- [Task directions]:
Reproduce the source records below line for line, without changing anything.

Source records
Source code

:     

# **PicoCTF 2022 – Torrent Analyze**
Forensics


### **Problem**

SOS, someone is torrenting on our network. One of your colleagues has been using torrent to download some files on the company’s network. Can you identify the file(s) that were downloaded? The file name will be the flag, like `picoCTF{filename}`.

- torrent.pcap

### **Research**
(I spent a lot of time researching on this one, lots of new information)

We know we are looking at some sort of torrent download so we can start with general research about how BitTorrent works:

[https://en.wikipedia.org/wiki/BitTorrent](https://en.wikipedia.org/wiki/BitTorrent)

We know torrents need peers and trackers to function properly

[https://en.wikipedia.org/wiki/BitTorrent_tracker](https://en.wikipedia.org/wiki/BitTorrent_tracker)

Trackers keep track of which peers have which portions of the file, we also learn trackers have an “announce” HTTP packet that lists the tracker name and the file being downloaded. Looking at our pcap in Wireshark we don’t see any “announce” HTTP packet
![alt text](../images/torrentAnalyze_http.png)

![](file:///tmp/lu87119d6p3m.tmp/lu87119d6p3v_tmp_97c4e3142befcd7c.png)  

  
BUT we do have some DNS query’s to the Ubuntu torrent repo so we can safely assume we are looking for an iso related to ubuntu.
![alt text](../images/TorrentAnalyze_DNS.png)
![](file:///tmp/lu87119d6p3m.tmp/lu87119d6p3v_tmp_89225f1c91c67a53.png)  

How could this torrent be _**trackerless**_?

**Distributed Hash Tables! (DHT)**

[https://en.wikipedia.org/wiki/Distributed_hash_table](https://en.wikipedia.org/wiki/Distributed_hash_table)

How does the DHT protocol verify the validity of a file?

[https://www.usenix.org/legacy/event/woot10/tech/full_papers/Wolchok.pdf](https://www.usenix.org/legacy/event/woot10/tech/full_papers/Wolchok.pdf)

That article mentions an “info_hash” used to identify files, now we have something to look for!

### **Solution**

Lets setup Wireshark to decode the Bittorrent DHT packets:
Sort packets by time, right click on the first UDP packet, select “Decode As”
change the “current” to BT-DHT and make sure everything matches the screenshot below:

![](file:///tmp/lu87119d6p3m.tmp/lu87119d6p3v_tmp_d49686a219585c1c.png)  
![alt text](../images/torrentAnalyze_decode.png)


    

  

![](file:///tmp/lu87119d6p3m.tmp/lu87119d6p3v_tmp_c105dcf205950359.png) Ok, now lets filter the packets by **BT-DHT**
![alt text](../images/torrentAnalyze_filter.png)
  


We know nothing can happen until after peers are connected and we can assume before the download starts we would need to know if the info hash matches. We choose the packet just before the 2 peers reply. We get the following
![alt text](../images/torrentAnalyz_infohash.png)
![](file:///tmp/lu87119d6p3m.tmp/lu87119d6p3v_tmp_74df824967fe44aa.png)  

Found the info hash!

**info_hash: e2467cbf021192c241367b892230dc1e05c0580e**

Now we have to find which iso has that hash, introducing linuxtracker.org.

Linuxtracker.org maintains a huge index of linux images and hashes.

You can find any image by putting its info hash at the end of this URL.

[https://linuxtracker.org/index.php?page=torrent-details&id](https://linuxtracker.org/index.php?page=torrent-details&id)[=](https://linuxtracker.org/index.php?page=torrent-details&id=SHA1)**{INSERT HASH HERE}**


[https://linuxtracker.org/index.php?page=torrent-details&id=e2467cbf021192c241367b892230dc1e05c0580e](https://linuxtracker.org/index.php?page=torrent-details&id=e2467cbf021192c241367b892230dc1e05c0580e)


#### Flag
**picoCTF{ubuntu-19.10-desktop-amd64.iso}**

- [Solution to this problem]:
Source code

:     

# **PicoCTF 2022 – Torrent Analyze**
Forensics


### **Problem**

SOS, someone is torrenting on our network. One of your colleagues has been using torrent to download some files on the company’s network. Can you identify the file(s) that were downloaded? The file name will be the flag, like `picoCTF{filename}`.

- torrent.pcap

### **Research**
(I spent a lot of time researching on this one, lots of new information)

We know we are looking at some sort of torrent download so we can start with general research about how BitTorrent works:

[https://en.wikipedia.org/wiki/BitTorrent](https://en.wikipedia.org/wiki/BitTorrent)

We know torrents need peers and trackers to function properly

[https://en.wikipedia.org/wiki/BitTorrent_tracker](https://en.wikipedia.org/wiki/BitTorrent_tracker)

Trackers keep track of which peers have which portions of the file, we also learn trackers have an “announce” HTTP packet that lists the tracker name and the file being downloaded. Looking at our pcap in Wireshark we don’t see any “announce” HTTP packet
![alt text](../images/torrentAnalyze_http.png)

![](file:///tmp/lu87119d6p3m.tmp/lu87119d6p3v_tmp_97c4e3142befcd7c.png)  

  
BUT we do have some DNS query’s to the Ubuntu torrent repo so we can safely assume we are looking for an iso related to ubuntu.
![alt text](../images/TorrentAnalyze_DNS.png)
![](file:///tmp/lu87119d6p3m.tmp/lu87119d6p3v_tmp_89225f1c91c67a53.png)  

How could this torrent be _**trackerless**_?

**Distributed Hash Tables! (DHT)**

[https://en.wikipedia.org/wiki/Distributed_hash_table](https://en.wikipedia.org/wiki/Distributed_hash_table)

How does the DHT protocol verify the validity of a file?

[https://www.usenix.org/legacy/event/woot10/tech/full_papers/Wolchok.pdf](https://www.usenix.org/legacy/event/woot10/tech/full_papers/Wolchok.pdf)

That article mentions an “info_hash” used to identify files, now we have something to look for!

### **Solution**

Lets setup Wireshark to decode the Bittorrent DHT packets:
Sort packets by time, right click on the first UDP packet, select “Decode As”
change the “current” to BT-DHT and make sure everything matches the screenshot below:

![](file:///tmp/lu87119d6p3m.tmp/lu87119d6p3v_tmp_d49686a219585c1c.png)  
![alt text](../images/torrentAnalyze_decode.png)


    

  

![](file:///tmp/lu87119d6p3m.tmp/lu87119d6p3v_tmp_c105dcf205950359.png) Ok, now lets filter the packets by **BT-DHT**
![alt text](../images/torrentAnalyze_filter.png)
  


We know nothing can happen until after peers are connected and we can assume before the download starts we would need to know if the info hash matches. We choose the packet just before the 2 peers reply. We get the following
![alt text](../images/torrentAnalyz_infohash.png)
![](file:///tmp/lu87119d6p3m.tmp/lu87119d6p3v_tmp_74df824967fe44aa.png)  

Found the info hash!

**info_hash: e2467cbf021192c241367b892230dc1e05c0580e**

Now we have to find which iso has that hash, introducing linuxtracker.org.

Linuxtracker.org maintains a huge index of linux images and hashes.

You can find any image by putting its info hash at the end of this URL.

[https://linuxtracker.org/index.php?page=torrent-details&id](https://linuxtracker.org/index.php?page=torrent-details&id)[=](https://linuxtracker.org/index.php?page=torrent-details&id=SHA1)**{INSERT HASH HERE}**


[https://linuxtracker.org/index.php?page=torrent-details&id=e2467cbf021192c241367b892230dc1e05c0580e](https://linuxtracker.org/index.php?page=torrent-details&id=e2467cbf021192c241367b892230dc1e05c0580e)


#### Flag
**picoCTF{ubuntu-19.10-desktop-amd64.iso}**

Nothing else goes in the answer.